Sir Keir Starmer is attempting to put Labour's position on the Israel-Hamas conflict to a vote, in a bid to maintain party unity.
The party has tabled a Commons amendment reflecting concerns over the civilian death toll, and urging longer pauses in the fighting to deliver aid.
But it echoes the Labour leader's position, and stops short of urging an immediate ceasefire in the conflict.
Dozens of Labour MPs have defied their leader to call for a ceasefire.
And 19 members of the frontbench have also publicly diverged from their party's official position.
One of them, shadow minister Imran Hussain, quit his position last week in order to campaign for an immediate ceasefire.
In addition, nearly 50 councillors have resigned from the party, over the leadership's position on the war.
Sir Keir has argued that a ceasefire would not be appropriate, because it would freeze the conflict and embolden Hamas.
Instead, Labour, like the Conservative government, the United States and the European Union, is calling for "humanitarian pauses" to help aid reach Gaza.

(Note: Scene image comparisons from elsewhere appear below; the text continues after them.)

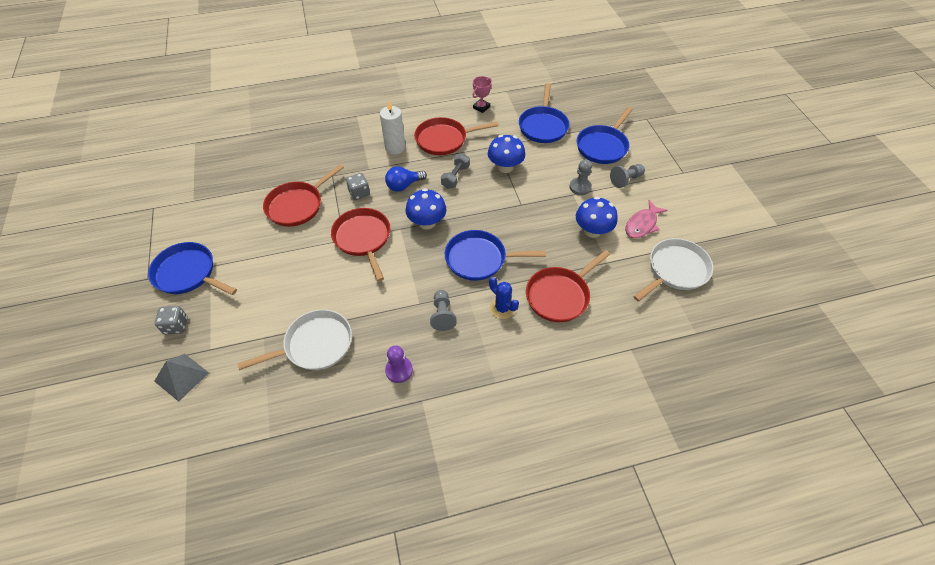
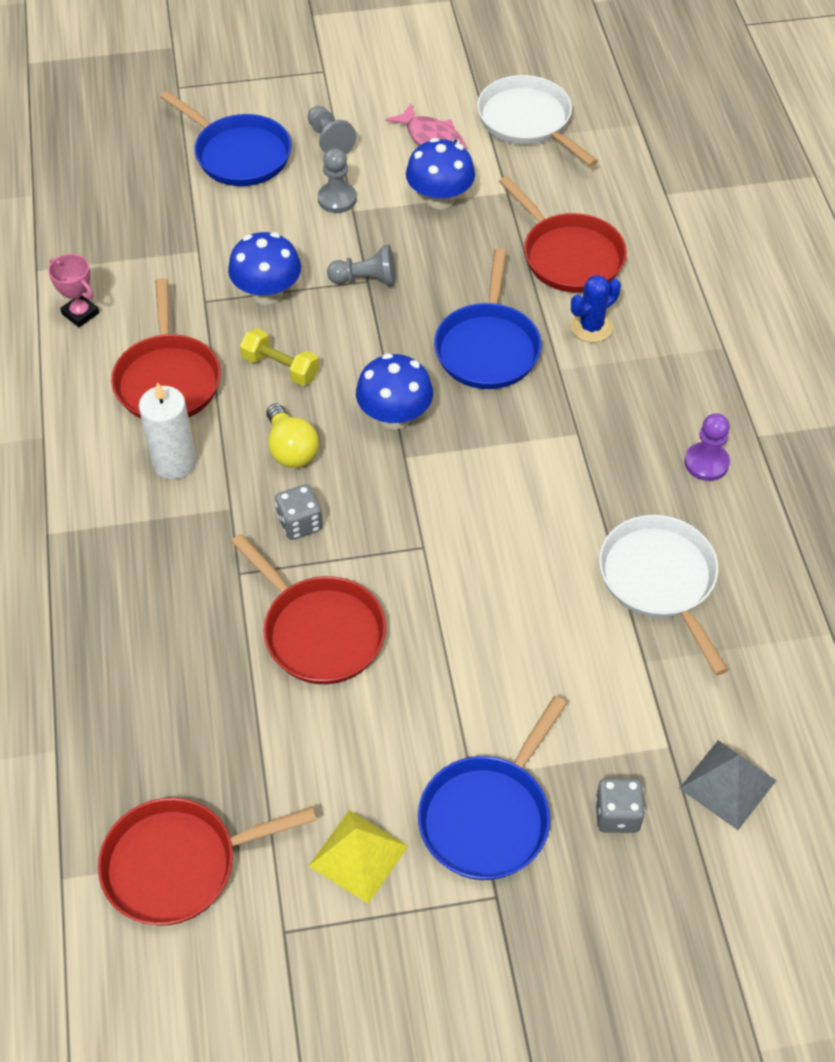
camera: 85 degrees left, 0 degrees up
red pan [331,208,390,281] -> red pan moved to [98,798,317,926]
blue light bulb [385,166,427,192] -> yellow light bulb [267,403,319,468]
grey pawn [430,290,457,331] -> grey pawn moved to [327,245,395,287]
grey dumbbell [441,153,470,189] -> yellow dumbbell [240,328,319,386]
blue pan [519,83,569,143] -> none
none -> yellow pyramid [309,810,408,904]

Compared with a formal ceasefire, these pauses tend to last for short periods of time, sometimes just a few hours. And they are implemented with the aim of providing humanitarian support only, as opposed to achieving long-term political solutions.
Last week, the US said Israel would begin to implement daily four-hour military pauses in areas of northern Gaza.
On Tuesday, shadow foreign secretary David Lammy called for a "comprehensive" humanitarian pause, while Foreign Office Minister Andrew Mitchell said "longer pauses that cover wider areas will be needed".
Labour's position is set to come under significant strain on Wednesday, with the Scottish National Party likely to secure a vote calling for a ceasefire.
This is also an amendment to the King's Speech, Prime Minister Rishi Sunak's programme for government unveiled last week.
Amid fears that several frontbenchers might resign their positions in order to vote for the SNP motion, Labour has submitted an amendment of its own, but it will be for Commons Speaker Sir Lindsay Hoyle to decide if either - or both - motions should be put to a vote on Wednesday.
The text of the Labour amendment supports Israel's right to self-defence after Hamas's "horrific terrorist attack" on 7 October, in which 1,200 people were killed and more than 200 taken hostage. It calls for the immediate release of all hostages.
But it also says there has been "too much suffering, including far too many deaths of innocent civilians and children" since Israel began striking Gaza in response.
The Hamas-run health ministry says more than 11,000 people have been killed in Gaza since then - of whom more than 4,500 were children.
The amendment calls on Israel to "protect hospitals and lift the siege conditions" on the territory, and urges longer humanitarian pauses to allow aid "on a scale that begins to meet the desperate needs of the people of Gaza".
It says this is a "necessary step to an enduring cessation of fighting as soon as possible and a credible, diplomatic and political process to deliver the lasting peace of a two-state solution".
Shadow cabinet minister Lisa Nandy did not say how Labour MPs would be expected to vote on the SNP motion if it is selected, adding this was "a matter for the chief whip".
However, Labour sources have told the BBC that frontbenchers will be ordered to abstain if the SNP motion is picked.
The SNP motion says it "unequivocally condemns the horrific killings by Hamas and the taking of hostages" and "reaffirms that there must be an end to the collective punishment of the Palestinian people".
It calls for "the urgent release of all hostages and an end to the siege of Gaza to allow vital supplies of food, fuel, medicine and water to reach the civilian population".
It also notes "the growing calls for an immediate humanitarian ceasefire from the United Nations and its aid agencies; and therefore call on the Government to join with the international community in urgently pressing all parties to agree to an immediate ceasefire".
Supporters of Sir Keir's position are optimistic that the gambit could mean most resignations are avoided.
However, they concede that the question of backing a ceasefire has become the central issue for some of the MPs.
Sir Keir faced a backlash within his party for suggesting, during an interview in the days after Hamas's 7 October attack, Israel had the right to cut water and electricity off in Gaza as part of its response.
His spokesman later said he had meant only to say Israel had a general right to self-defence.
Sir Keir gave a speech at the end of last month to say he understood calls within his party for a ceasefire, while also arguing it was not the "correct position".
But he has continued to face pressure on his stance since then, with more MPs and councillors defying his position.